--- START ---
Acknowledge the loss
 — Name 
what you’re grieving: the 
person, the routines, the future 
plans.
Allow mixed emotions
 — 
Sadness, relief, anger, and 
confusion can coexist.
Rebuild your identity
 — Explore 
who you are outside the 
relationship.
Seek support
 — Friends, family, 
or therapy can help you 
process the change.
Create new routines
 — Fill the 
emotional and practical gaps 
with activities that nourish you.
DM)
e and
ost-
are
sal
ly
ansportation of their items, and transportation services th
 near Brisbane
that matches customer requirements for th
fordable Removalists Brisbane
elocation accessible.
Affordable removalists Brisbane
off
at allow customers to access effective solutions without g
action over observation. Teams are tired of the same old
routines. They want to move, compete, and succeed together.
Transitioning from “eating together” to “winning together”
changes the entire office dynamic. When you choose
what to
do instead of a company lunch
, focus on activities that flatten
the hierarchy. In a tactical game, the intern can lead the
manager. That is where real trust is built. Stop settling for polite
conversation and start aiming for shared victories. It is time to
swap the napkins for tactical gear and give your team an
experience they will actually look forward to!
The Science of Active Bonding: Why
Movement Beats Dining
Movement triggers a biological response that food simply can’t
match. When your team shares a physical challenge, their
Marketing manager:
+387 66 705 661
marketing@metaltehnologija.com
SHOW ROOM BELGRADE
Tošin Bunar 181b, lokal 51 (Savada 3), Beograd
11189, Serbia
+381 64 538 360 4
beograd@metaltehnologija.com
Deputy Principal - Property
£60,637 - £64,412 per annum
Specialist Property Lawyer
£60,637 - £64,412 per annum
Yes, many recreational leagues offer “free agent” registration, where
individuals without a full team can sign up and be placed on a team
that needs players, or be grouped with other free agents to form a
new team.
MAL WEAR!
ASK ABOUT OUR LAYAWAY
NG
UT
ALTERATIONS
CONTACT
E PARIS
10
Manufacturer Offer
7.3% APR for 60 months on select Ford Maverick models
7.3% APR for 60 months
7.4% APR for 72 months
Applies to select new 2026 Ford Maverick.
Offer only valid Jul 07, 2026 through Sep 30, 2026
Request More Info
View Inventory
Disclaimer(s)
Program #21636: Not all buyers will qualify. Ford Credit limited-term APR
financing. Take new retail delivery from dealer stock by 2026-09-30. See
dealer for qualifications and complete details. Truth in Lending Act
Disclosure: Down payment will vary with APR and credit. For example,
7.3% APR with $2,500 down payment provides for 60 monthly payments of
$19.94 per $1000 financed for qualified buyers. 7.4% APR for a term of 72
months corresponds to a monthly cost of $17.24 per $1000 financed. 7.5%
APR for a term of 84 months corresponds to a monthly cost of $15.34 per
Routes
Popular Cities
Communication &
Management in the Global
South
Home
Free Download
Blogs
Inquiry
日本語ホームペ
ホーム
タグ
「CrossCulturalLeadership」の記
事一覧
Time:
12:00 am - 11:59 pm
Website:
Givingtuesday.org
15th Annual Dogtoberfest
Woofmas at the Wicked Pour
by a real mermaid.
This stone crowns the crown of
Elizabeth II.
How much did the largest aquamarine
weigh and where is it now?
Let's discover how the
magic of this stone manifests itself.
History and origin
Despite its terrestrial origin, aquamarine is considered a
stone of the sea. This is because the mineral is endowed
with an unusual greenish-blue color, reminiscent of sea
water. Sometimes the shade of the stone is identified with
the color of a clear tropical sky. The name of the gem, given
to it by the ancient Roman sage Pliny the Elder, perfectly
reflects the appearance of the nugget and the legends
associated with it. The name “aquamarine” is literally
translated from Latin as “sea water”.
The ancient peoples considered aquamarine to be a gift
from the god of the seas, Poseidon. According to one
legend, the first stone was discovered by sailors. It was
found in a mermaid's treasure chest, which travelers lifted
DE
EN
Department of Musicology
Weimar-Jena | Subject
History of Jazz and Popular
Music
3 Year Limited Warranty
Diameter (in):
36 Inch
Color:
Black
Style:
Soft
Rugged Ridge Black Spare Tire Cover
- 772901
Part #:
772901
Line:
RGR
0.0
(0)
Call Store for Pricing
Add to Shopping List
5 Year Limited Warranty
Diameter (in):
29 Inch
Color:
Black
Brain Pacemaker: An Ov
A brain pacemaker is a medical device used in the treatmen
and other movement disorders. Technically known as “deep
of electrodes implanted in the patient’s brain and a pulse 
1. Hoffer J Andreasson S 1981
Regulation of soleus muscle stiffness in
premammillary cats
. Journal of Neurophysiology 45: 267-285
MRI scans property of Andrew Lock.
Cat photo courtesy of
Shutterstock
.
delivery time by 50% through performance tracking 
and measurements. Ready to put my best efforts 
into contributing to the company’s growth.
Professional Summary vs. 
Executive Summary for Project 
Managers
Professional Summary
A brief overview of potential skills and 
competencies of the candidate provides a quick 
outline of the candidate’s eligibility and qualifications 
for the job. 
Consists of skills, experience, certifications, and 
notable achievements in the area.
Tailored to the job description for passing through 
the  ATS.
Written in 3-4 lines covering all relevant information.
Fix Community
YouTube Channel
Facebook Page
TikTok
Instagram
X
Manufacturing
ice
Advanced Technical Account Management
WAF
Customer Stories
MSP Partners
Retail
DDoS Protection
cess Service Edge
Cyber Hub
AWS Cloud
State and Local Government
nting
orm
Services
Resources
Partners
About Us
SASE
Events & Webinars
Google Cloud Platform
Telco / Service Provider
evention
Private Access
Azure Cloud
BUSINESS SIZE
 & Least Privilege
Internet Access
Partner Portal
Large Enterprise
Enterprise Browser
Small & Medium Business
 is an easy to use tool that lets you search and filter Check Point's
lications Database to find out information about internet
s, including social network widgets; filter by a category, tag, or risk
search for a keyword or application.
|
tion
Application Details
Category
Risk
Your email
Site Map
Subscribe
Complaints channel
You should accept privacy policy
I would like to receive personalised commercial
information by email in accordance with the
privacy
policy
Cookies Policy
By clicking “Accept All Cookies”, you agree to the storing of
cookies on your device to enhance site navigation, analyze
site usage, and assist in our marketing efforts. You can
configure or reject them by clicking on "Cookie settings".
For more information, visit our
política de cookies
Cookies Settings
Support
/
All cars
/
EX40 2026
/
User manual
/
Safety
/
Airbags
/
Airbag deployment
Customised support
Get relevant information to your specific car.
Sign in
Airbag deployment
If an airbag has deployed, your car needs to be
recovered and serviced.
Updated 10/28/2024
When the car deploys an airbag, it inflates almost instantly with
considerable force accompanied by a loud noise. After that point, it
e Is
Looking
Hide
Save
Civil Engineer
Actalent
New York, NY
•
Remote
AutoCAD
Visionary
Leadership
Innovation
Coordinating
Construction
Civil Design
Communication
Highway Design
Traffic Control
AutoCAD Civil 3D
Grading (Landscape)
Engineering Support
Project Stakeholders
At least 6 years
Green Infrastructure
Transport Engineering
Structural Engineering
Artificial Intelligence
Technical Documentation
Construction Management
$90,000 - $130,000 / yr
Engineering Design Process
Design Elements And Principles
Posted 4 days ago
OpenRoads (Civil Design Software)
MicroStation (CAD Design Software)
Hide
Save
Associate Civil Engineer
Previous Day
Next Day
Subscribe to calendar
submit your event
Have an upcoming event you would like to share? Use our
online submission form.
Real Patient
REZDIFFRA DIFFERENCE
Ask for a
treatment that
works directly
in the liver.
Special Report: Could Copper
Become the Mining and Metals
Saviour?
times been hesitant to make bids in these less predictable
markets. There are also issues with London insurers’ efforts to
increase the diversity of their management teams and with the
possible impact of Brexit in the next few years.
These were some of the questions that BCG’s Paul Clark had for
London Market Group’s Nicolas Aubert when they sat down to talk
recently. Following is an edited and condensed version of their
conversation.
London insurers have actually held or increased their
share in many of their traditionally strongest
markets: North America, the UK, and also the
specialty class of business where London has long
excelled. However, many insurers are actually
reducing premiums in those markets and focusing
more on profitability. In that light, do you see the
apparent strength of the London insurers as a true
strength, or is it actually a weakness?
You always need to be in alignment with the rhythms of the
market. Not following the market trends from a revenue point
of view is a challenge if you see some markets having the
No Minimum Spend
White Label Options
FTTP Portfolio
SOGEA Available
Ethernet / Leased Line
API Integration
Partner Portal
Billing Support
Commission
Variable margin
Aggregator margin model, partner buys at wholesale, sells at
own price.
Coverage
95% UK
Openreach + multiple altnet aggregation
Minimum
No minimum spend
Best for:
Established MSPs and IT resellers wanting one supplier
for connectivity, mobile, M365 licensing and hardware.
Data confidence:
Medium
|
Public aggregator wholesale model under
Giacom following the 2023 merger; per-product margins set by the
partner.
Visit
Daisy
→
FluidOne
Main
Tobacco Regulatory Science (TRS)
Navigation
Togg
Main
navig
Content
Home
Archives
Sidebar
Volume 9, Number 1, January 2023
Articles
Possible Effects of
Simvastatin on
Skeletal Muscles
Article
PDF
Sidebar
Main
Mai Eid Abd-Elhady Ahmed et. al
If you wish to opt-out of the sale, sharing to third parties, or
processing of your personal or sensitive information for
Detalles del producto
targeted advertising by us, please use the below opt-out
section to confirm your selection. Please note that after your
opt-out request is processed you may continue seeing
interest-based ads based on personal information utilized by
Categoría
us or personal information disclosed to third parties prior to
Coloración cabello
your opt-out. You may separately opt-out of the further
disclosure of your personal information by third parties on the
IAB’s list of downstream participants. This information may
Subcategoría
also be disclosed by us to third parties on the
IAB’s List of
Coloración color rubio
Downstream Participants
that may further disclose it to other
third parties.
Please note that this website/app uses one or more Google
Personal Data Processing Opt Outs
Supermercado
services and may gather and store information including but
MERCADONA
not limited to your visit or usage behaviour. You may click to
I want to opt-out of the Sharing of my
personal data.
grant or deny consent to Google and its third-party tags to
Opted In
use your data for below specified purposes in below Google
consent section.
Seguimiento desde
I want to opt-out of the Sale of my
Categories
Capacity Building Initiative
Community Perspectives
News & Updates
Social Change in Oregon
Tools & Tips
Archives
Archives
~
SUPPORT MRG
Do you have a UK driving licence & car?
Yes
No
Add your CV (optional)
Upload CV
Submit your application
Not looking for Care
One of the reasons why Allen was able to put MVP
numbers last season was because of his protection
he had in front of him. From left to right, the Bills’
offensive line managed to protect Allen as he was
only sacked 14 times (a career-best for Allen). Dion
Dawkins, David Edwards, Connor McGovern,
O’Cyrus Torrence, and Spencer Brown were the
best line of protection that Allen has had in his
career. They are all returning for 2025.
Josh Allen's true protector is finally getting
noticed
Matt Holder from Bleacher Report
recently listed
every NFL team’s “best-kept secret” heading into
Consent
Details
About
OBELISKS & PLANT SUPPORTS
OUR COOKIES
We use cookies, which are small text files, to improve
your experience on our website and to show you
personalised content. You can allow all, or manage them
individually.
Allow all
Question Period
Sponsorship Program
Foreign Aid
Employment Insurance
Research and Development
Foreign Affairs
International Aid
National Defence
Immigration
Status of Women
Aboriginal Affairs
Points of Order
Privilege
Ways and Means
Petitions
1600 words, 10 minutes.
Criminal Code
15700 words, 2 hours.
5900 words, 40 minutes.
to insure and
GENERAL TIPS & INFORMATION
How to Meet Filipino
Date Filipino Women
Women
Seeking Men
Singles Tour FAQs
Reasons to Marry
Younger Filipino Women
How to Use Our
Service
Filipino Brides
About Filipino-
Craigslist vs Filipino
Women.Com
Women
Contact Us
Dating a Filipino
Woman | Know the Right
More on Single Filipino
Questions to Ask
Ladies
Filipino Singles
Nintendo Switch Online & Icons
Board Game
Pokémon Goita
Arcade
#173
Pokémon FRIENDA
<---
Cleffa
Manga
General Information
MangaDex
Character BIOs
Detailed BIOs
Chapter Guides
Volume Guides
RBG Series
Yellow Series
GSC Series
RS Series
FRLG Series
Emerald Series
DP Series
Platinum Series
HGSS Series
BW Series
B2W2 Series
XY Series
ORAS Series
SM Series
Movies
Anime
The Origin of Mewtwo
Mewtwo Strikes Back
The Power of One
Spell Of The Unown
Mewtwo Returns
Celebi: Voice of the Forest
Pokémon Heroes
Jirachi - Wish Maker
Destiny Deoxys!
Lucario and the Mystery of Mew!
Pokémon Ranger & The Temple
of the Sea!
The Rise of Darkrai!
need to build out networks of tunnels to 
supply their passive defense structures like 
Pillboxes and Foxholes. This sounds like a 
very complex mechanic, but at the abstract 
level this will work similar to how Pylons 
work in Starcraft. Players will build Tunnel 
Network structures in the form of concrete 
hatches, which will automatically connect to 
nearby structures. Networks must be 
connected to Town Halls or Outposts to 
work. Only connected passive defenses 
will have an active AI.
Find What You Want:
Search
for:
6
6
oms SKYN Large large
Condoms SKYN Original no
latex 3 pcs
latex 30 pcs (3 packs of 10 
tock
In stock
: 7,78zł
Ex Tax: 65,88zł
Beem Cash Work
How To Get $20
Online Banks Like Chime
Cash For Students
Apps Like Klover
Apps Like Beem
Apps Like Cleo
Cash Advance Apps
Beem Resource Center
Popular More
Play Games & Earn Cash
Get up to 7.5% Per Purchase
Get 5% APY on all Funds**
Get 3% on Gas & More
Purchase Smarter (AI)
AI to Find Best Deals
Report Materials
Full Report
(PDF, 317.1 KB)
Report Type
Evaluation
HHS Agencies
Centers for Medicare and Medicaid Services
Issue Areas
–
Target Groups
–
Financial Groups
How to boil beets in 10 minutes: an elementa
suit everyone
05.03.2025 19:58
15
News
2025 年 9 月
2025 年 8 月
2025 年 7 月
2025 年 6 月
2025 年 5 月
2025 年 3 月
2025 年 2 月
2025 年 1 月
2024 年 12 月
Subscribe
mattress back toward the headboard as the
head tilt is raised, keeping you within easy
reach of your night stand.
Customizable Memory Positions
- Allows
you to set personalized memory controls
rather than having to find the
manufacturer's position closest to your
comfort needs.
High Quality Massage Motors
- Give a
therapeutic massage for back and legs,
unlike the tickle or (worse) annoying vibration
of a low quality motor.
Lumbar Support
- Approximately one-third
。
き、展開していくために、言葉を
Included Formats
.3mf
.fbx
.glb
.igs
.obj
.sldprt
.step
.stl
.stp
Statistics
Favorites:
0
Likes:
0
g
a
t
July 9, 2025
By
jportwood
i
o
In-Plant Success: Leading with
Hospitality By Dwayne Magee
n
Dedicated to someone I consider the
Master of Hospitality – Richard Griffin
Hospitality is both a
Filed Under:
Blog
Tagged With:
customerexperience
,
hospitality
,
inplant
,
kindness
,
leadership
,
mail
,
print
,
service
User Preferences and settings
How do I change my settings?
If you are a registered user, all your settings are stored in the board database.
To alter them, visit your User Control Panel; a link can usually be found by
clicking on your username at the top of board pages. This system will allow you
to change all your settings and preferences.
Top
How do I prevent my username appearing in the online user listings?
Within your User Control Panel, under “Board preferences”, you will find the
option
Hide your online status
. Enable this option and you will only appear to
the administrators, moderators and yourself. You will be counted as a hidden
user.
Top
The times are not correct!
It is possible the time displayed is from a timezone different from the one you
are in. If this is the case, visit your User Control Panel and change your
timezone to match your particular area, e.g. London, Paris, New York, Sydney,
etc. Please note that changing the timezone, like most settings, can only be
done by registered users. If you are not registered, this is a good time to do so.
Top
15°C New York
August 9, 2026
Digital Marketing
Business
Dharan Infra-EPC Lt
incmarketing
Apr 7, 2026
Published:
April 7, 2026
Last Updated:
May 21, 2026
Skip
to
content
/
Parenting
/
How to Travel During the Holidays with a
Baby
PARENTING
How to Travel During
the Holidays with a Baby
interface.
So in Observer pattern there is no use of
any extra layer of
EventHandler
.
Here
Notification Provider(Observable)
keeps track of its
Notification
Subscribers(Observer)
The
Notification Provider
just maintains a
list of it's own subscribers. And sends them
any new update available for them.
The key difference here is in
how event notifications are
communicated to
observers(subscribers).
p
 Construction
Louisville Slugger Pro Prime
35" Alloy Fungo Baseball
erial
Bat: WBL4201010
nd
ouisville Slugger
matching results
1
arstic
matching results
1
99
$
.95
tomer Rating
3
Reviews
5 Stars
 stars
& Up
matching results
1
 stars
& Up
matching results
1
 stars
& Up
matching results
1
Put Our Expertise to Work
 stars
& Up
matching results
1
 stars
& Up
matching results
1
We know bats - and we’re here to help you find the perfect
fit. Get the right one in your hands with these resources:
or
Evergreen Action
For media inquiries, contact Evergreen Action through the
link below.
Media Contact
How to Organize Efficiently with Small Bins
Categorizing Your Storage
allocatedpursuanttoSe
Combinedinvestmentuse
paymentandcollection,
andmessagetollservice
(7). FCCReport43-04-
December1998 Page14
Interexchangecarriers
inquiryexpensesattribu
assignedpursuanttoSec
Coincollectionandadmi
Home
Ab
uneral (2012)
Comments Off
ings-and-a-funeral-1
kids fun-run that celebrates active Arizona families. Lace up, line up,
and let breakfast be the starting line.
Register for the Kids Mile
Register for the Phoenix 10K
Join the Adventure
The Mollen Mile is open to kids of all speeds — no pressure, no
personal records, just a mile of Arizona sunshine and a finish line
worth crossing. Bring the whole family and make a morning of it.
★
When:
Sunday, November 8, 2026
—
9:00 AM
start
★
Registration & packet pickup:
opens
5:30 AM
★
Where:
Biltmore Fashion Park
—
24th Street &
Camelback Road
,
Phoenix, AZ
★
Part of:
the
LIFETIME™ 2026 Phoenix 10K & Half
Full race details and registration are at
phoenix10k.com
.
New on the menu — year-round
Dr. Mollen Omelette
--- END ---
## Written task
Reproduce the records verbatim, starting at their first line and ending with the line that contains "elocation accessible.". Include that final line.

## Answer section
Acknowledge the loss
 — Name 
what you’re grieving: the 
person, the routines, the future 
plans.
Allow mixed emotions
 — 
Sadness, relief, anger, and 
confusion can coexist.
Rebuild your identity
 — Explore 
who you are outside the 
relationship.
Seek support
 — Friends, family, 
or therapy can help you 
process the change.
Create new routines
 — Fill the 
emotional and practical gaps 
with activities that nourish you.
DM)
e and
ost-
are
sal
ly
ansportation of their items, and transportation services th
 near Brisbane
that matches customer requirements for th
fordable Removalists Brisbane
elocation accessible.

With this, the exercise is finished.